Infective endocarditis (IE) is a rare disease with a high mortality rate. Leclercia adecarboxylata (L. adecarboxylata) is a movable Gram-negative bacillus of enterobacteriaceae, and it can rarely be a pathogen which often affects immunodeficient patients. There are about three cases of immunocompetent patients with monomicrobial L. adecarboxylata infection. There are only three reported cases of IE caused by L. adecarboxylata in the world. The mitral valve is often affected in IE, and the prognosis for IE with mitral valve lesions is often poor.

CASE SUMMARY

A 51-year-old man was found to have moderate to severe mitral stenosis on echocardiography. He came to our Cardiothoracic Surgery Department for surgical management. A diastolic murmur was heard on auscultation of the heart in the mitral region. On the second day of hospitalisation, he presented with slurred speech, reduced muscle strength in the left limb, and acute cerebral infarction on cranial computed tomography. Surgical treatment was decided to postpone. On the ninth day of admission, the patient developed a sudden high fever and shock and was transferred to the Cardiac Intensive Care Unit, where echocardiogram revealed an anterior mitral valve leaflet vegetation. After empirical anti-infective treatment with vancomycin (1g q12h), an emergency valve replacement was performed. Bacterial culture identified L. adecarboxylata. Anti-infective treatment with piperacillin-tazobactam (4.5g q8h) was added for 4 wk. Follow-up echocardiography showed normal bioprosthetic valve function after mitral valve replacement.

CONCLUSION

We report the first case of L. adecarboxylata IE in China, and clinicians should pay attention to this pathogen.

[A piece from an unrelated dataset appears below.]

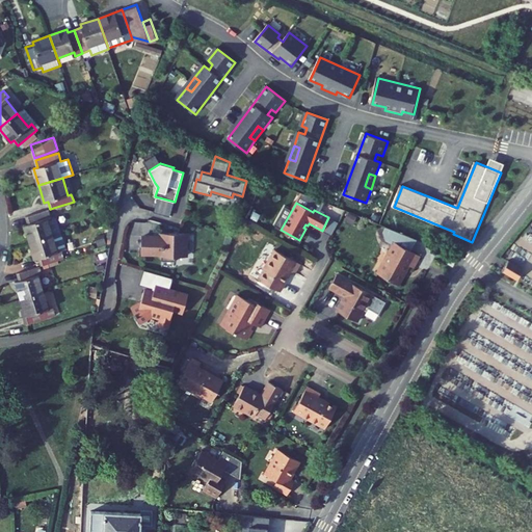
[(51,217),(49,209),(25,216),(28,223),(24,224),(30,242),(60,233),(56,218),(52,217),(51,217)]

Keywords: Leclercia adecarboxylata; Infective endocarditis; Mitral valve; Vegetation; Cerebral infarction; Case report

Core Tip: Leclercia adecarboxylata (L. adecarboxylata) is a ubiquitous microorganism often found in water and soil and a rare pathogen can be isolated from specimens such as blood. We present a rare case of infective endocarditis caused by L. adecarboxylata that occurred in an immunocompetent male patient. He presented with clinical symptoms after diarrhoea. L. adecarboxylata was identified to be the only pathogen and the intestine may be the portal of entry for the infection. Immunosuppression is a significant risk factor for L. adecarboxylata infection. L. adecarboxylata is usually the only pathogen cultured in immunosuppressed individuals. Bacteria crossing the intestinal mucosal barrier may cause bacteremia.